President of the College Republicans Matthew Foldi also posted screenshots online of an e-mail from Ellison to a student in which he allegedly wrote that all returning students will receive a modified version of his free speech cover letter upon arrival on campus this Autumn. University spokesperson Jeremy Manier said that he did not think this version of the cover letter had been written yet, and Ellison was not available for comment because he is out of the office until September 2.

The Provost’s office is also asking the newly created faculty Committee on University Discipline for Disruptive Conduct to “provide recommendations for educational programming on the importance of freedom of expression, fostering understanding among students that their right to free expression is the same right that they and we must accord to others,” after a year in which talks on campus by a pro-Israel Palestinian human rights activist and the sitting Cook County’s State’s Attorney were interrupted by protests. The recommendations are due by December 31 of this year. 

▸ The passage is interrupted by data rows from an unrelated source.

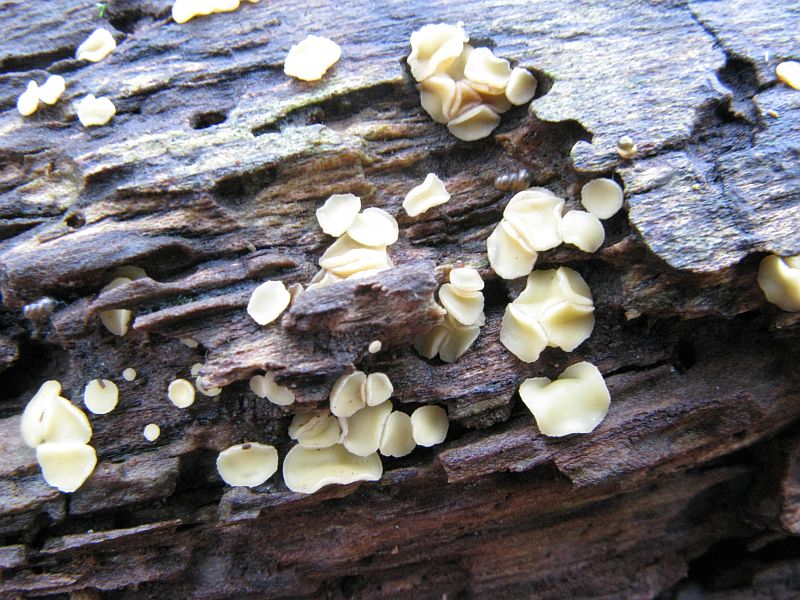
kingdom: Fungi
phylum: Ascomycota
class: Leotiomycetes
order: Helotiales
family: Helotiaceae
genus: Hymenoscyphus
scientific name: Hymenoscyphus
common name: stilkskive
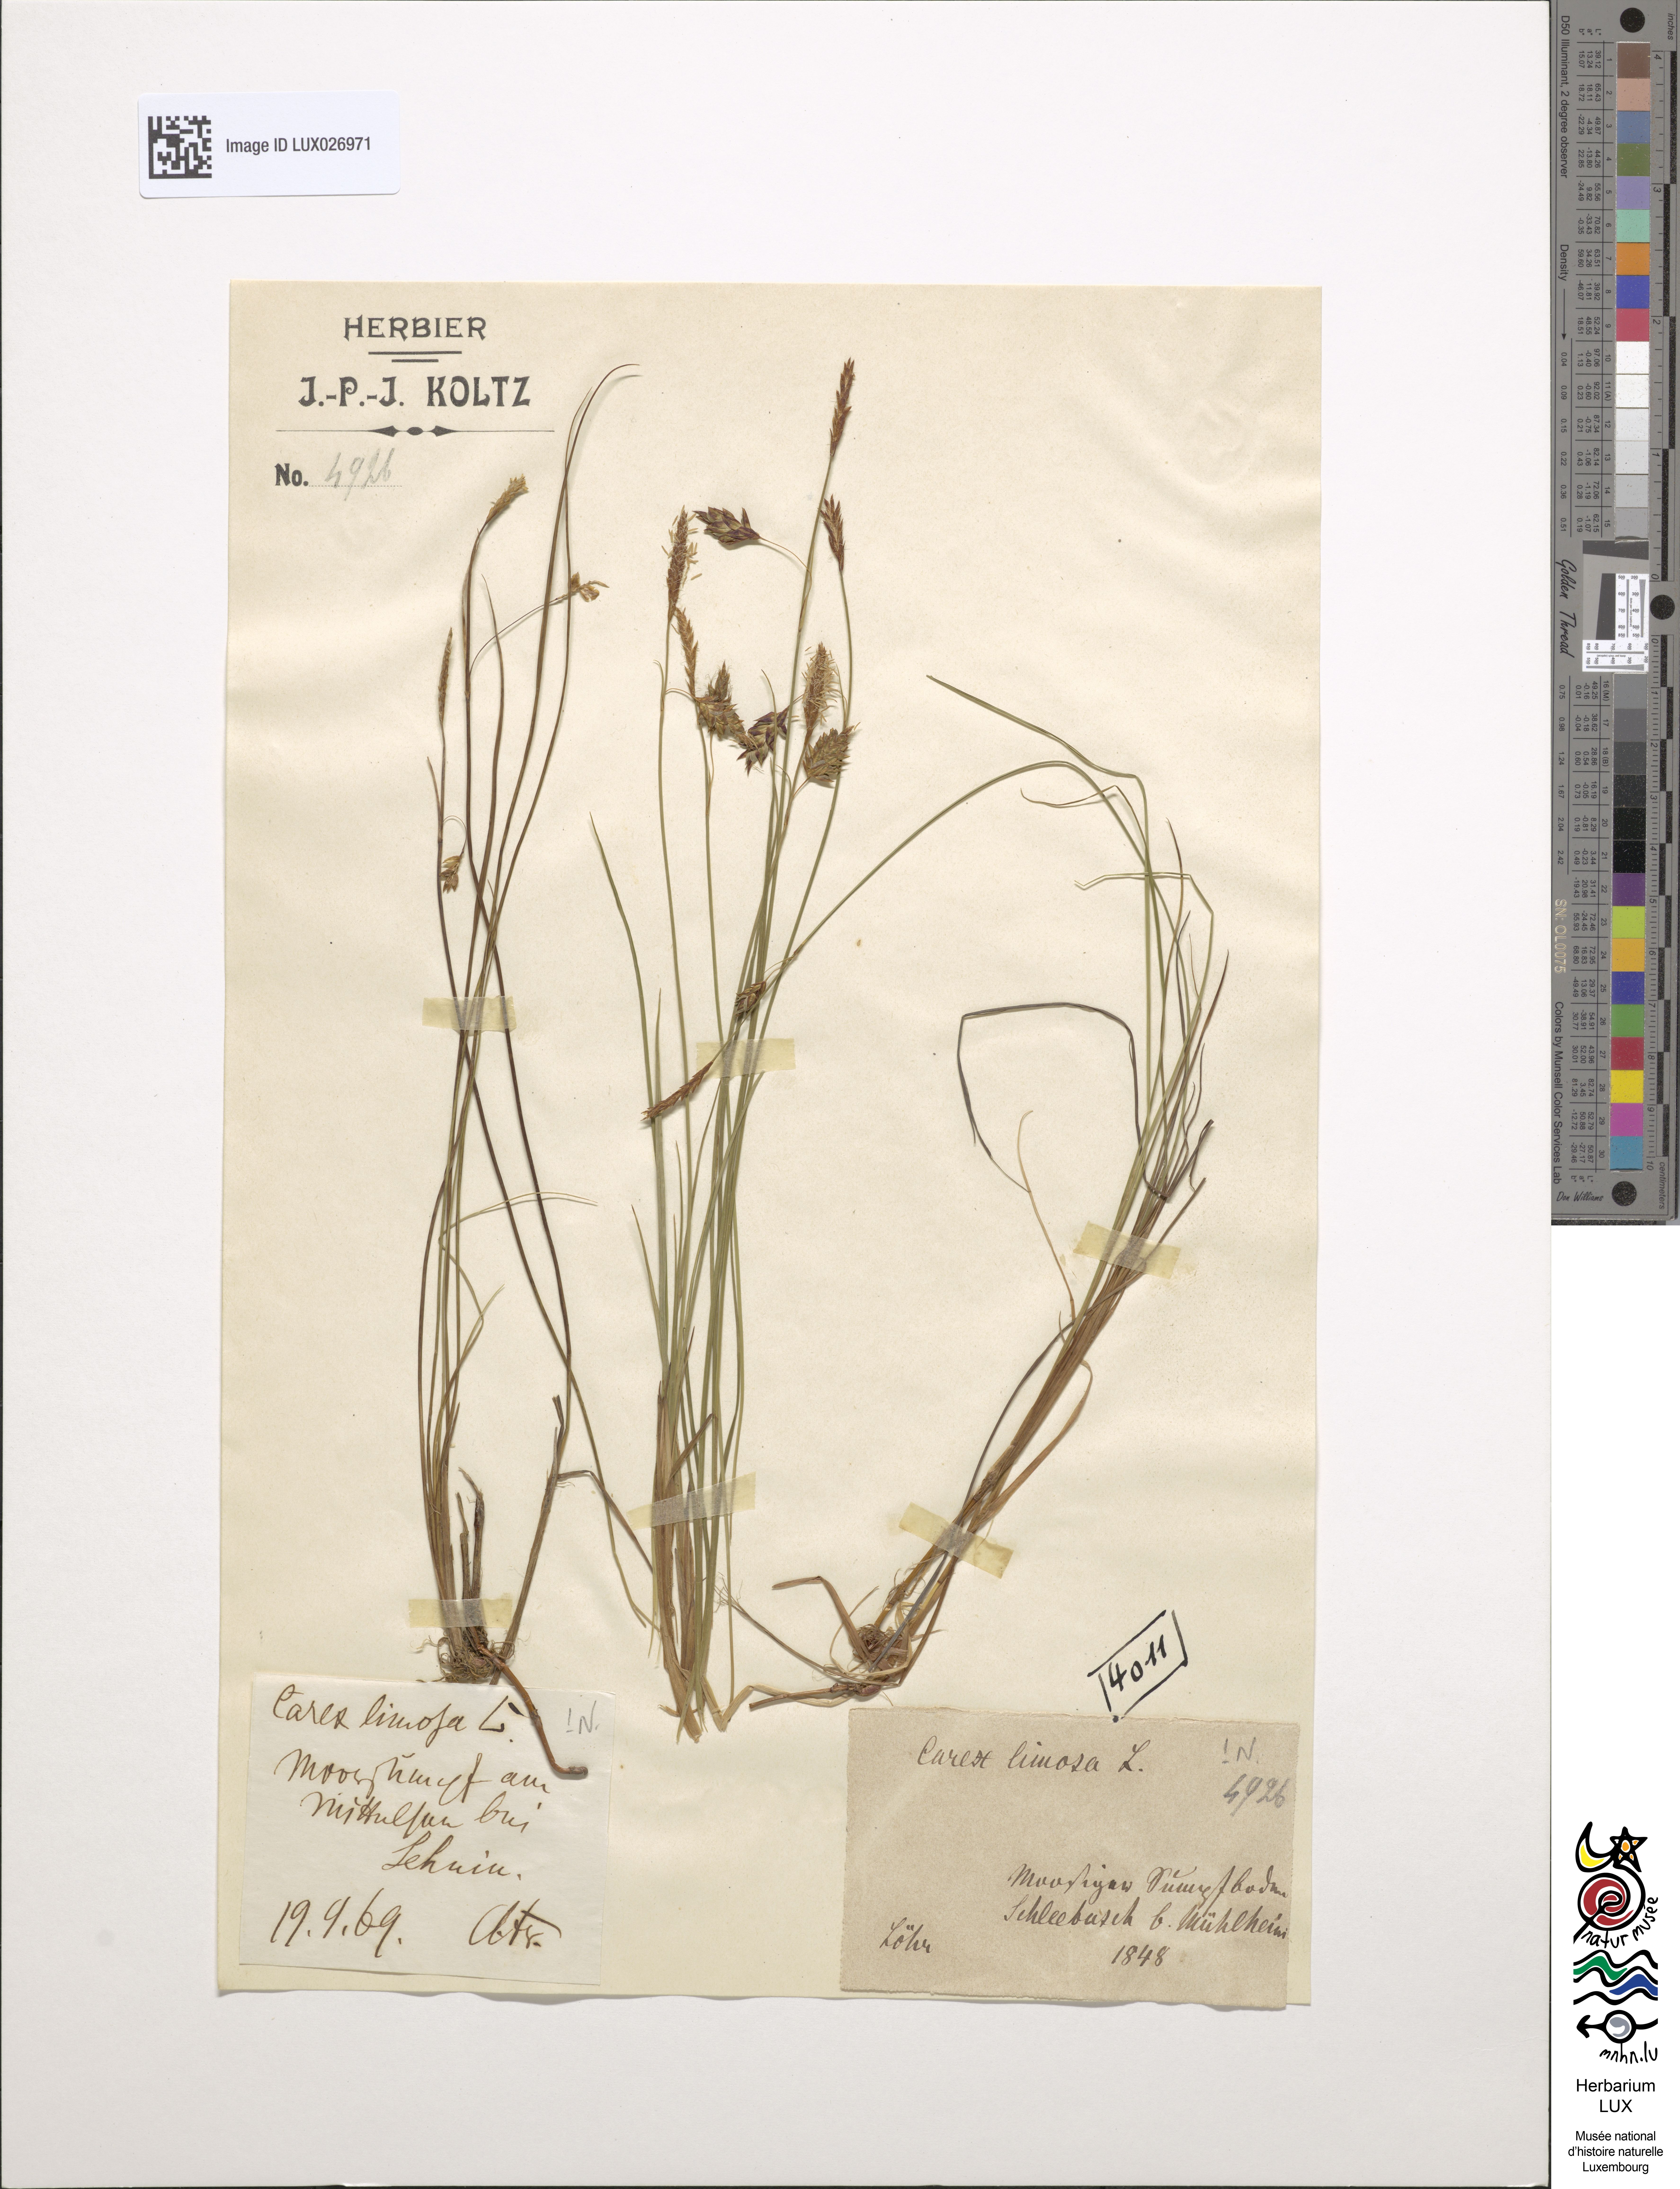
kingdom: Plantae
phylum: Tracheophyta
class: Liliopsida
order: Poales
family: Cyperaceae
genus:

Stone was not immediately available for comment on the announcement, but he spoke to several news outlets last week in the wake of Ellison’s letter.

“We didn’t feel we were doing something, internal to the University of Chicago, that was in any way radical or different,” he told the New York Times, “but my guess, if you asked most of these institutions 10 or 20 years ago, they would have said more or less what we said in our statement.”

“The right thing to do is empower the students, help them understand how to fight, combat and respond, not to insulate them from things they will have to face later,” Stone told the Chicago Tribune.

Stone also spoke at length to Boston’s NPR News Station WBUR 90.9 about trigger warnings and safe spaces.

“The student reaction in general to the university policy has been extraordinarily enthusiastic,” he said. “Chicago has long defined itself as an institution that is deeply committed to academic freedom, or free expression. People who come here know that, they take pride in that and frankly people who I think are intimidated by that sensibly choose to go somewhere else.”

The annual Aims of Education address will be given during O-Week, but the University has yet to release the specific date and time.